Fase 3: Fortalecimento excêntrico e alongamento dinâmico
Em vez de apenas contrair e relaxar rápido, faça contrações lentas: contraia o PC e o elevador do ânus em 5 segundos, segure por 5 segundos, e solte em 10 segundos. Concentre-se na fase de relaxamento. Durante o relaxamento, alongue suavemente a região, imaginando que você está ‘empurrando’ o assoalho pélvico para baixo (como se estivesse empurrando o banco durante a evacuação, mas sem forçar). Faça 15 repetições, 2 vezes ao dia.
Além disso, trabalhe a mobilidade do quadril. Cadeias musculares encurtadas – isquiotibiais e flexores do quadril – puxam a pelve para uma anteversão ou retroversão, alterando o ângulo de tensão do assoalho pélvico. Um estudo piloto com 30 homens com disfunção erétil (2020) mostrou que adicionar alongamento de quadril por 8 semanas melhorou os escores de ereção em 45%, comparado a 18% do grupo controle que só fez Kegel.
A conexão mente-músculo que vai mudar seu jogo
Durante o sexo, a mente é o maestro. Se você está ansioso, contrai o assoalho pélvico instintivamente. Isso eleva a excitação simpática e acelera o reflexo ejaculatório. Por isso, técnicas de mindfulness são válidas. Mas vou te dar uma dica tática:
- Visualize o relaxamento: antes e durante a relação, pense em ‘soltar’ o períneo, como se ele estivesse derretendo. Isso paradoxalmente aumenta a sensibilidade e o controle.
- Use a respiração como ‘freio’: quando sentir que vai perder o controle, expire profundamente e solte os ombros. Isso força o nervo vago a agir e desacelera o sistema nervoso.

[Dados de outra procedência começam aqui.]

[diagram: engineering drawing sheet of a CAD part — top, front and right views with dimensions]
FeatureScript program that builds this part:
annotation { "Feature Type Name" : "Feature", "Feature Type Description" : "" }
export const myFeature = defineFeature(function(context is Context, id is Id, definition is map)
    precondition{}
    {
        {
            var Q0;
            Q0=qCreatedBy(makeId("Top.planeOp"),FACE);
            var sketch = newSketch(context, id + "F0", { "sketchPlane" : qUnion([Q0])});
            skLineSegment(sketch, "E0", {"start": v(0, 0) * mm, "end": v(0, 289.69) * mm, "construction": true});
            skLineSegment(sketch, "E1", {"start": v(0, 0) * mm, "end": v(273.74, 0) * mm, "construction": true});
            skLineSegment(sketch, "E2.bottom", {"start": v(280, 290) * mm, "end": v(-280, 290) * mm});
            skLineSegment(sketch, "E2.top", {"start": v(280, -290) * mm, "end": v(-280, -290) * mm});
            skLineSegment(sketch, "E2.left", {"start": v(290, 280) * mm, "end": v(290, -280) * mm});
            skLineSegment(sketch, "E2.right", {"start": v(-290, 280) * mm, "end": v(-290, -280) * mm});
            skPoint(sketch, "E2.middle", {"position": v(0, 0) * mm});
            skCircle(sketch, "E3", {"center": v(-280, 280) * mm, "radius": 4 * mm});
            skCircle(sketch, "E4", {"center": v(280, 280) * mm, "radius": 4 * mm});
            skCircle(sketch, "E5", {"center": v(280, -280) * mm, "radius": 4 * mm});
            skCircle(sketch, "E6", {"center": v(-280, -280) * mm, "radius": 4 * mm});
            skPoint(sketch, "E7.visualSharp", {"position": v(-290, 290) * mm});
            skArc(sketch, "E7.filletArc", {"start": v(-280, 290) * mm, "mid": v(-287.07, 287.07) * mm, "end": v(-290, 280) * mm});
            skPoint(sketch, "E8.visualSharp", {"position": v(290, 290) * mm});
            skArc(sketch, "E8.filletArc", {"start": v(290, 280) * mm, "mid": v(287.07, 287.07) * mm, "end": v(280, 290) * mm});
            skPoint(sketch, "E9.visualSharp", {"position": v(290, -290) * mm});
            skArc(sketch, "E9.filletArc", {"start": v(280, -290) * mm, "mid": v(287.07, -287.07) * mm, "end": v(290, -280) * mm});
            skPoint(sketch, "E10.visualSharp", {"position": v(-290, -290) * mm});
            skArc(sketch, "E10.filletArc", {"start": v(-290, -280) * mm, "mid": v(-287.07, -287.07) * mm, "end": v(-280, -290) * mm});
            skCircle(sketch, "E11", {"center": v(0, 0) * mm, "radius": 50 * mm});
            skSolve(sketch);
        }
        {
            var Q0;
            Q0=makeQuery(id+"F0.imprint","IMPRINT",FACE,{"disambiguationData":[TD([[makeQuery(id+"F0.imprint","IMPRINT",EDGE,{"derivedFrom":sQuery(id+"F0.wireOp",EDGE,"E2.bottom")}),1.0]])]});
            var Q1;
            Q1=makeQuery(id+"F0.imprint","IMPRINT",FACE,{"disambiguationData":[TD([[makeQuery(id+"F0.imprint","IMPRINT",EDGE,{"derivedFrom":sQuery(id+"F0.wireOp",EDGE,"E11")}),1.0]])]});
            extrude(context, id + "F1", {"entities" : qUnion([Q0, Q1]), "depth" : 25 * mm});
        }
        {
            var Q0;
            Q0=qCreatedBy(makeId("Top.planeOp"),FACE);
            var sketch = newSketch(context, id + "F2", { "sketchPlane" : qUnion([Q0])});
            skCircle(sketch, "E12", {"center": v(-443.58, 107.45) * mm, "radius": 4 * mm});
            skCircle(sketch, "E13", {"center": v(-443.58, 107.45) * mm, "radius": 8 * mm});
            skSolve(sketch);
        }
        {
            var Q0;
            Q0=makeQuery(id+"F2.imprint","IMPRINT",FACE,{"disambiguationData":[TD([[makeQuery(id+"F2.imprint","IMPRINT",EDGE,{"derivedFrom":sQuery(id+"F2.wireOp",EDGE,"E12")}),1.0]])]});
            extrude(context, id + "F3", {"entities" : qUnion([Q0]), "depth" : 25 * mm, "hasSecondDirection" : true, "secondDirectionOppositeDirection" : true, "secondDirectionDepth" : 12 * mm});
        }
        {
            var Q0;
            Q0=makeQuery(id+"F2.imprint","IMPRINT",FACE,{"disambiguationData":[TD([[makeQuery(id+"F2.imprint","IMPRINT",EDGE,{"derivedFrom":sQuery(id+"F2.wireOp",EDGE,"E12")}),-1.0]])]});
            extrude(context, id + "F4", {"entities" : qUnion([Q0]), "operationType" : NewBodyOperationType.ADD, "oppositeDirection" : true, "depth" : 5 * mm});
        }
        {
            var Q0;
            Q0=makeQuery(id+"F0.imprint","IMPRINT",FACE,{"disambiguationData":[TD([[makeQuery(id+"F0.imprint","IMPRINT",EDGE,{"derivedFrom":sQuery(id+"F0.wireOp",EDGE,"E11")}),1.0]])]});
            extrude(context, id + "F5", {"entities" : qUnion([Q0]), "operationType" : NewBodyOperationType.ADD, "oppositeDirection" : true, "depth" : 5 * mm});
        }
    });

Riscos de uma abordagem isolada
Se você ignorar este conselho e continuar com apenas Kegel tradicional, os riscos são reais: você pode desenvolver uma disfunção chamada ‘asma do assoalho pélvico’ – um espasmo contínuo que causa dor, perda de sensibilidade, e piora da ereção. Em casos extremos, pode levar a dores testiculares e até prisão de ventre. Não quero te assustar, mas quero que você entenda que a força sem flexibilidade é um tiro no pé.
Conclusão final sem rodeios
Chega de seguir cegamente o que um influencer disse. O assoalho pélvico é um ecossistema, não um músculo de academia. Você precisa de força, mas também de alongamento, liberação e consciência. Integre estas três fases na sua rotina e me conte o resultado.
E se você já faz Kegel há meses sem melhora, talvez seja hora de parar e começar pelo relaxamento. Lembre-se: o seu corpo não é um inimigo. Ele está apenas pedindo que você escute os sinais.